======== Source material ========

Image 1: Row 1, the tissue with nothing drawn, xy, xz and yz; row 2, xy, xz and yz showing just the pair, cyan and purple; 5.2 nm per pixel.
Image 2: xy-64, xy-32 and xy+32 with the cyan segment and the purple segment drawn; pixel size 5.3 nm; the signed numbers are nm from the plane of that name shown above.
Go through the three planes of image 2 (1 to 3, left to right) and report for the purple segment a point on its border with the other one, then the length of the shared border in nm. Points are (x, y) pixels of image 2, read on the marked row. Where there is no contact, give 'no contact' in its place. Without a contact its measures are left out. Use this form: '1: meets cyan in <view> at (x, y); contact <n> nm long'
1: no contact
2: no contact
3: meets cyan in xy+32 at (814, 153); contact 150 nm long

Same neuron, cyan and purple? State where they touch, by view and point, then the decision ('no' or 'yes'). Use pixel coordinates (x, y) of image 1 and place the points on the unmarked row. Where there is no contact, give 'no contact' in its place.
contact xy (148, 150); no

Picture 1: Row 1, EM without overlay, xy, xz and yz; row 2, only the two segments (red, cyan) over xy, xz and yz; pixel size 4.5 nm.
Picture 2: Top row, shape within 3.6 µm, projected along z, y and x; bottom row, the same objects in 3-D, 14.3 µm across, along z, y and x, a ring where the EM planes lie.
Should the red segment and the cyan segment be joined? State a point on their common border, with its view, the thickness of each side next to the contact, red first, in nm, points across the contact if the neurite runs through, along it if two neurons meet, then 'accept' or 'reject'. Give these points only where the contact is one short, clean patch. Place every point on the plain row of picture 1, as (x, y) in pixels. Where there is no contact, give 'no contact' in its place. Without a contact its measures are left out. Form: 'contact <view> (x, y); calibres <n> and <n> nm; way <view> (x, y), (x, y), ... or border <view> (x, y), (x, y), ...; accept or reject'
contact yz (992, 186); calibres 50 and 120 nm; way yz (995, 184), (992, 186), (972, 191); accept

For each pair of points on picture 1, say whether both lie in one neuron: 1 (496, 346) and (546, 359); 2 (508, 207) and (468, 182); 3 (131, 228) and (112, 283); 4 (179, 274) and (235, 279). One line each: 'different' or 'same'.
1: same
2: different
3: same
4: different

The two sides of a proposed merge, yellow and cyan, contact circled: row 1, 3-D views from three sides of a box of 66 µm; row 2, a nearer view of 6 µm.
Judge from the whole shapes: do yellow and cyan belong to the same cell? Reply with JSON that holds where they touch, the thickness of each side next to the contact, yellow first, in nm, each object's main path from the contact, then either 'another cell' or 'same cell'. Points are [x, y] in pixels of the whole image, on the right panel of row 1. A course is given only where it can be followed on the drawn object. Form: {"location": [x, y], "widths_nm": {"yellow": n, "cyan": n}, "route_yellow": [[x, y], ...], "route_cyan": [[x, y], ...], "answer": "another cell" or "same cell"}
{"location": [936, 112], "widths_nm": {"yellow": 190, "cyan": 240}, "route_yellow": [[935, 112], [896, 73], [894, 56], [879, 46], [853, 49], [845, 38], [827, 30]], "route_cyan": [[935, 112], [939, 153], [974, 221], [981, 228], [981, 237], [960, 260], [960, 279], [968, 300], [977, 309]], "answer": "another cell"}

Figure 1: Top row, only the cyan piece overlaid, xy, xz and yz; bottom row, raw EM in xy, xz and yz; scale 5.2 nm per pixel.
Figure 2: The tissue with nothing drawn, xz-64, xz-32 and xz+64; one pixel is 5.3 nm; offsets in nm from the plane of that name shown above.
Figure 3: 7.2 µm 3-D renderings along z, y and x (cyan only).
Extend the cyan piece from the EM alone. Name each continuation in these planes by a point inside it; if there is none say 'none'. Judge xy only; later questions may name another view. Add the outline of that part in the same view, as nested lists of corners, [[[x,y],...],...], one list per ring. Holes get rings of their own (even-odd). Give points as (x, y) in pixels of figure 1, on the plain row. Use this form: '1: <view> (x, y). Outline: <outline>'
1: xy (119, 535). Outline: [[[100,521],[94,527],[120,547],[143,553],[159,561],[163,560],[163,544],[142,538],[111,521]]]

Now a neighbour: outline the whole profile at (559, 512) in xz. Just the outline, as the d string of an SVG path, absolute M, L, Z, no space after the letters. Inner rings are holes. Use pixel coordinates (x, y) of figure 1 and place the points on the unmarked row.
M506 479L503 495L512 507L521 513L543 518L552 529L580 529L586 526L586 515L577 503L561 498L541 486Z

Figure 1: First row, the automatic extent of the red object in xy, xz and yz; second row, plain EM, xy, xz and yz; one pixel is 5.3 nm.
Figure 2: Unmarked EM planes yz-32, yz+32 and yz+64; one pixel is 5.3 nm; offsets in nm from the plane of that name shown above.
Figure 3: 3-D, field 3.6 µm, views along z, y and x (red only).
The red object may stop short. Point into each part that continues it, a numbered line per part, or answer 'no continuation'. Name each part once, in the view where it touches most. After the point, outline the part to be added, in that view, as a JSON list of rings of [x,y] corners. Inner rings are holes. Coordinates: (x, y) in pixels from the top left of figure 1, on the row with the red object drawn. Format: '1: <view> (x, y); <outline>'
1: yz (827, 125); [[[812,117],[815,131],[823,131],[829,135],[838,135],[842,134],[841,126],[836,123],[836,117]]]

========

- What to work on
Your task is to quote, without any alteration, the lines running from the top of the records to the line that holds "Picture 2: Top", both included.

- The completed task
Image 1: Row 1, the tissue with nothing drawn, xy, xz and yz; row 2, xy, xz and yz showing just the pair, cyan and purple; 5.2 nm per pixel.
Image 2: xy-64, xy-32 and xy+32 with the cyan segment and the purple segment drawn; pixel size 5.3 nm; the signed numbers are nm from the plane of that name shown above.
Go through the three planes of image 2 (1 to 3, left to right) and report for the purple segment a point on its border with the other one, then the length of the shared border in nm. Points are (x, y) pixels of image 2, read on the marked row. Where there is no contact, give 'no contact' in its place. Without a contact its measures are left out. Use this form: '1: meets cyan in <view> at (x, y); contact <n> nm long'
1: no contact
2: no contact
3: meets cyan in xy+32 at (814, 153); contact 150 nm long

Same neuron, cyan and purple? State where they touch, by view and point, then the decision ('no' or 'yes'). Use pixel coordinates (x, y) of image 1 and place the points on the unmarked row. Where there is no contact, give 'no contact' in its place.
contact xy (148, 150); no

Picture 1: Row 1, EM without overlay, xy, xz and yz; row 2, only the two segments (red, cyan) over xy, xz and yz; pixel size 4.5 nm.
Picture 2: Top row, shape within 3.6 µm, projected along z, y and x; bottom row, the same objects in 3-D, 14.3 µm across, along z, y and x, a ring where the EM planes lie.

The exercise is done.